Is happiness a watch called Apple?

POSTED: 04/16/15 6:29 PM

The Apple Watch promises to make users’ lives better in a number of ways, from helping them stay on schedule to tracking their physical activity. But early reviews of the product suggest another possible improvement: It might get us to quit staring at our phones, Anna North writes in her blog on the New York Times web site.

“At the Times, Farhad Manjoo writes that the watch “could address some of the social angst wrought by smartphones.” It communicates with wearers in part via a system of taps, minimizing the amount of time they have to spend actually looking at the screen. The device, Mr.
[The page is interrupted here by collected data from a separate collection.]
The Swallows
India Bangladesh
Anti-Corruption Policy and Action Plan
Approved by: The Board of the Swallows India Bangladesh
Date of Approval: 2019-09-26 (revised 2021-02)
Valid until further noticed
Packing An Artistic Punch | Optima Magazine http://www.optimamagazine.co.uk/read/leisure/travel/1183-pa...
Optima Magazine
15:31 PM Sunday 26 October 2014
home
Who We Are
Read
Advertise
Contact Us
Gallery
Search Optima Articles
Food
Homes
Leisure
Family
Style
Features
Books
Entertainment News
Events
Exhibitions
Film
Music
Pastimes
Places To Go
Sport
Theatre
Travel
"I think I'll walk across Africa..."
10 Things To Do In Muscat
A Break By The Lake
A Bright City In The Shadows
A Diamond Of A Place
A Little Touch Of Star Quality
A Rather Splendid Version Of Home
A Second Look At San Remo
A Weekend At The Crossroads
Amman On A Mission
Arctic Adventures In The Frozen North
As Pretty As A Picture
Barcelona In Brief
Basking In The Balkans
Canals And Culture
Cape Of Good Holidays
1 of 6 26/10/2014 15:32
Manjoo writes, “could usher in a transformation of social norms just as profound as those we saw with its brother, the smartphone — except, amazingly, in reverse.”
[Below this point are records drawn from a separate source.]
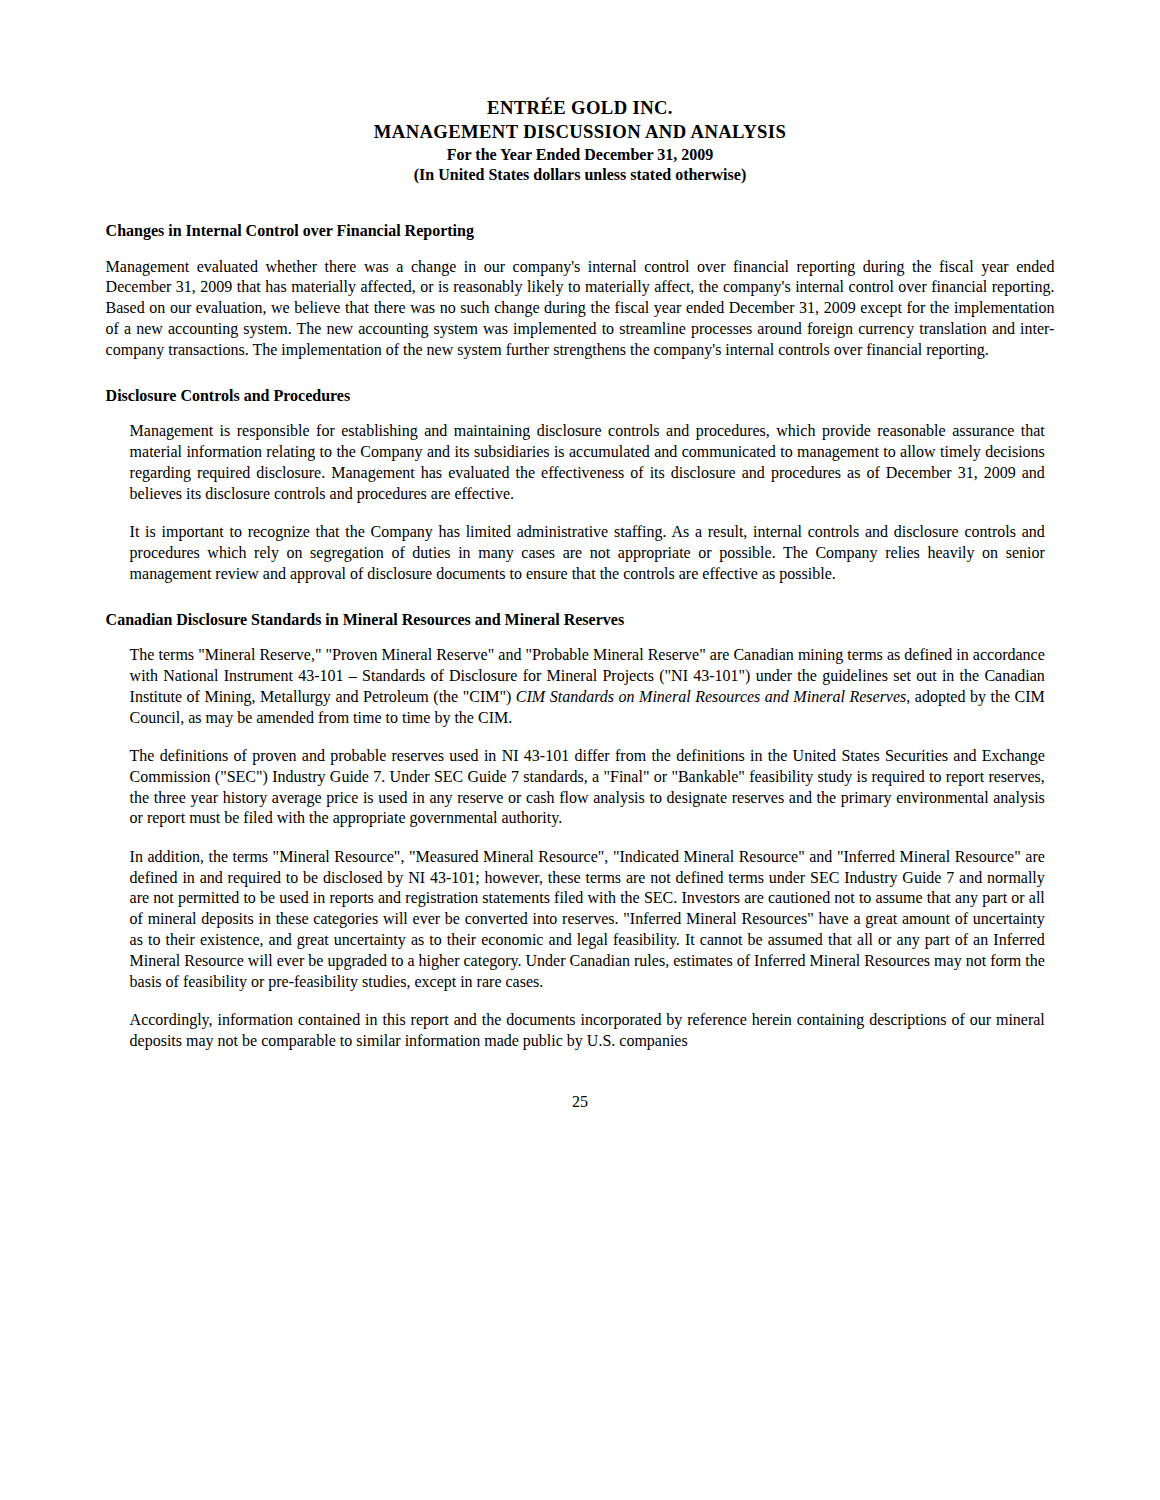ENTRÉE GOLD INC.
MANAGEMENT DISCUSSION AND ANALYSIS
For the Year Ended December 31, 2009
(In United States dollars unless stated otherwise)
Changes in Internal Control over Financial Reporting
Management evaluated whether there was a change in our company's internal control over financial reporting during the fiscal year ended December 31, 2009 that has materially affected, or is reasonably likely to materially affect, the company's internal control over financial reporting. Based on our evaluation, we believe that there was no such change during the fiscal year ended December 31, 2009 except for the implementation of a new accounting system. The new accounting system was implemented to streamline processes around foreign currency translation and inter-company transactions. The implementation of the new system further strengthens the company's internal controls over financial reporting.
Disclosure Controls and Procedures
Management is responsible for establishing and maintaining disclosure controls and procedures, which provide reasonable assurance that material information relating to the Company and its subsidiaries is accumulated and communicated to management to allow timely decisions regarding required disclosure. Management has evaluated the effectiveness of its disclosure and procedures as of December 31, 2009 and believes its disclosure controls and procedures are effective.
It is important to recognize that the Company has limited administrative staffing. As a result, internal controls and disclosure controls and procedures which rely on segregation of duties in many cases are not appropriate or possible. The Company relies heavily on senior management review and approval of disclosure documents to ensure that the controls are effective as possible.
Canadian Disclosure Standards in Mineral Resources and Mineral Reserves
The terms "Mineral Reserve," "Proven Mineral Reserve" and "Probable Mineral Reserve" are Canadian mining terms as defined in accordance with National Instrument 43-101 – Standards of Disclosure for Mineral Projects ("NI 43-101") under the guidelines set out in the Canadian Institute of Mining, Metallurgy and Petroleum (the "CIM") CIM Standards on Mineral Resources and Mineral Reserves, adopted by the CIM Council, as may be amended from time to time by the CIM.
The definitions of proven and probable reserves used in NI 43-101 differ from the definitions in the United States Securities and Exchange Commission ("SEC") Industry Guide 7. Under SEC Guide 7 standards, a "Final" or "Bankable" feasibility study is required to report reserves, the three year history average price is used in any reserve or cash flow analysis to designate reserves and the primary environmental analysis or report must be filed with the appropriate governmental authority.
In addition, the terms "Mineral Resource", "Measured Mineral Resource", "Indicated Mineral Resource" and "Inferred Mineral Resource" are defined in and required to be disclosed by NI 43-101; however, these terms are not defined terms under SEC Industry Guide 7 and normally are not permitted to be used in reports and registration statements filed with the SEC. Investors are cautioned not to assume that any part or all of mineral deposits in these categories will ever be converted into reserves. "Inferred Mineral Resources" have a great amount of uncertainty as to their existence, and great uncertainty as to their economic and legal feasibility. It cannot be assumed that all or any part of an Inferred Mineral Resource will ever be upgraded to a higher category. Under Canadian rules, estimates of Inferred Mineral Resources may not form the basis of feasibility or pre-feasibility studies, except in rare cases.
Accordingly, information contained in this report and the documents incorporated by reference herein containing descriptions of our mineral deposits may not be comparable to similar information made public by U.S. companies
25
Geoffrey A. Fowler at The Wall Street Journal appreciates the tapping system. The watch, he writes, “has made me more present. I’m less likely to absent-mindedly reach for my phone, or feel compelled to leave it on the table during supper.”
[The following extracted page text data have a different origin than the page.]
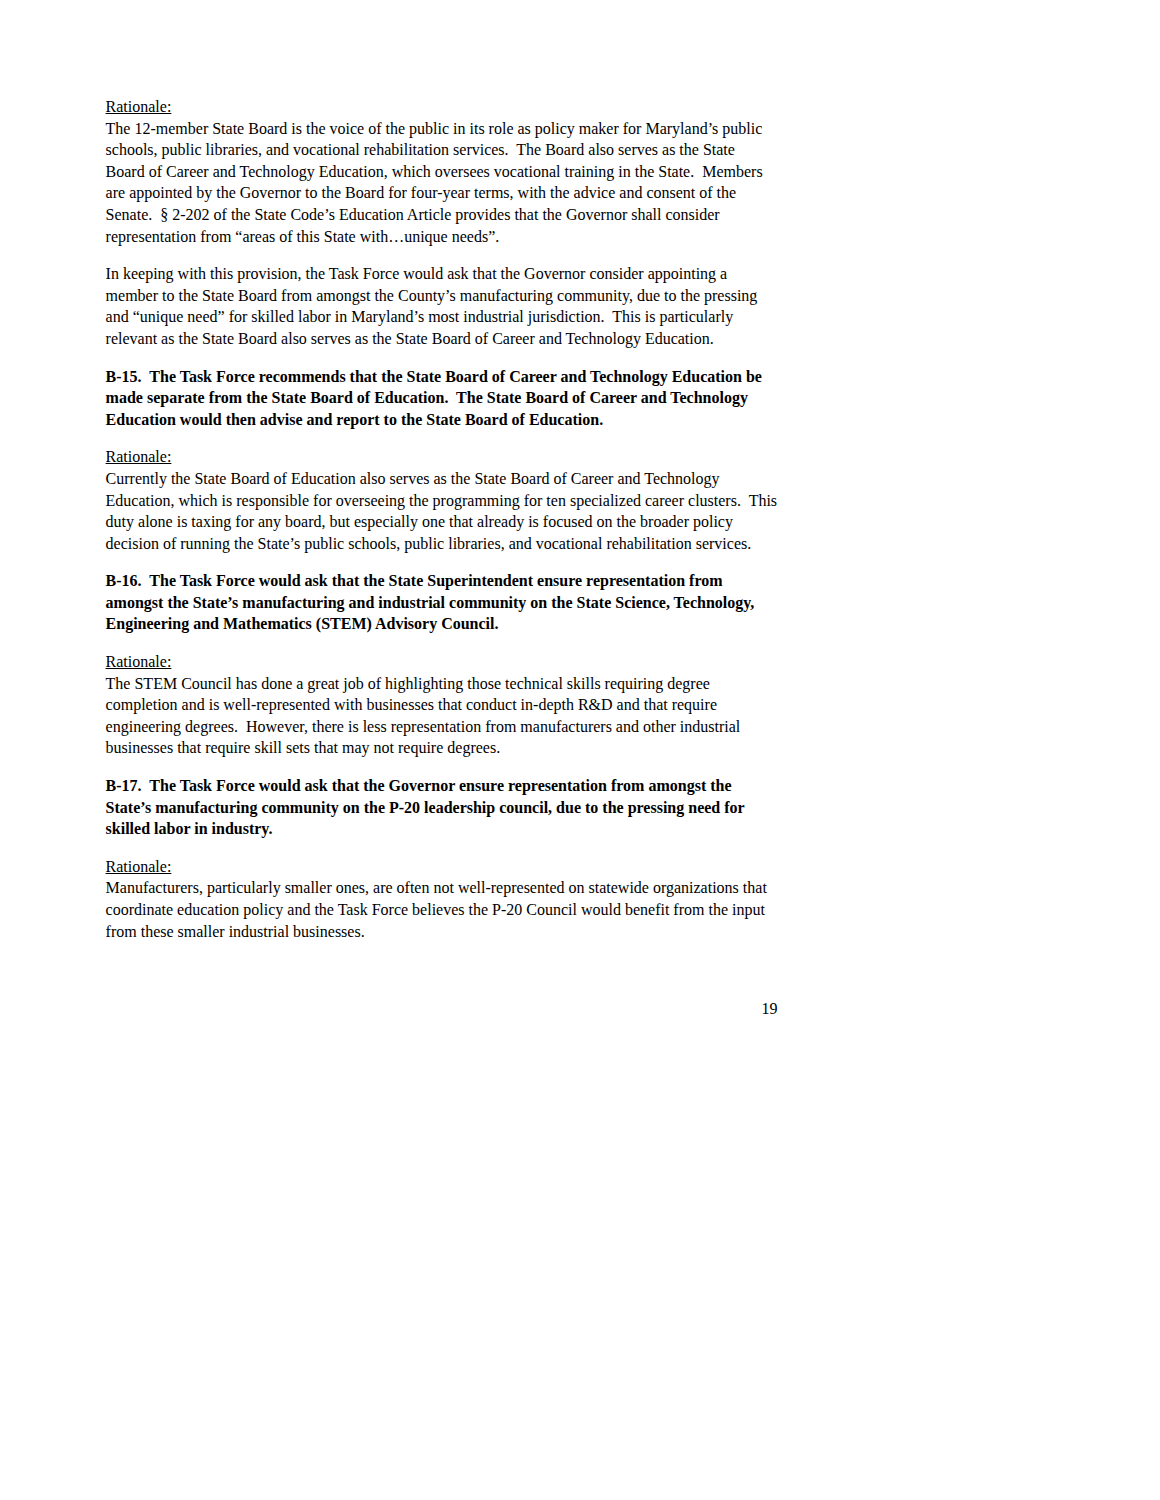Rationale:
The 12-member State Board is the voice of the public in its role as policy maker for Maryland’s public schools, public libraries, and vocational rehabilitation services. The Board also serves as the State Board of Career and Technology Education, which oversees vocational training in the State. Members are appointed by the Governor to the Board for four-year terms, with the advice and consent of the Senate. § 2-202 of the State Code’s Education Article provides that the Governor shall consider representation from “areas of this State with…unique needs”.
In keeping with this provision, the Task Force would ask that the Governor consider appointing a member to the State Board from amongst the County’s manufacturing community, due to the pressing and “unique need” for skilled labor in Maryland’s most industrial jurisdiction. This is particularly relevant as the State Board also serves as the State Board of Career and Technology Education.
B-15. The Task Force recommends that the State Board of Career and Technology Education be made separate from the State Board of Education. The State Board of Career and Technology Education would then advise and report to the State Board of Education.
Rationale:
Currently the State Board of Education also serves as the State Board of Career and Technology Education, which is responsible for overseeing the programming for ten specialized career clusters. This duty alone is taxing for any board, but especially one that already is focused on the broader policy decision of running the State’s public schools, public libraries, and vocational rehabilitation services.
B-16. The Task Force would ask that the State Superintendent ensure representation from amongst the State’s manufacturing and industrial community on the State Science, Technology, Engineering and Mathematics (STEM) Advisory Council.
Rationale:
The STEM Council has done a great job of highlighting those technical skills requiring degree completion and is well-represented with businesses that conduct in-depth R&D and that require engineering degrees. However, there is less representation from manufacturers and other industrial businesses that require skill sets that may not require degrees.
B-17. The Task Force would ask that the Governor ensure representation from amongst the State’s manufacturing community on the P-20 leadership council, due to the pressing need for skilled labor in industry.
Rationale:
Manufacturers, particularly smaller ones, are often not well-represented on statewide organizations that coordinate education policy and the Task Force believes the P-20 Council would benefit from the input from these smaller industrial businesses.
19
Manjoo and Fowler both report looking at the watch screen for shorter stints than they’d spend on their phones, but it’s certainly possible to imagine users getting more glued to their watch screens with time. And heavy users of photo- and video-sharing apps will likely remain tied to their phones for now, since the watch has no camera. Still, the device at least suggests an alternative to the status quo.

IPhones are by now notorious as thieves of attention, but it’s not at all clear that people actually want to be as attentive to them as they are. The sheer frequency of public pledges to put the phone down and spend more time talking to friends and family suggests that while it’s certainly easy to kill an hour scrolling through Twitter, it may not actually be all that pleasant. (Relatedly, Facebook use is ubiquitous, but is associated with depression.)

Those who argue that smartphone use is destroying society are overstating the case. As Nathan Jurgenson has argued, interactions that take place via digital devices aren’t necessarily evil, unhealthy, or fake. But it’s worth asking if we actually enjoy all the time we spend with our phones, or if we might prefer to spend less. It’s distinctly possible that a less absorbing device might actually make us happier.

With the advent of the Apple Watch, some consumers — those able to drop at least $350, the price of the cheapest model — may have the opportunity to find out.”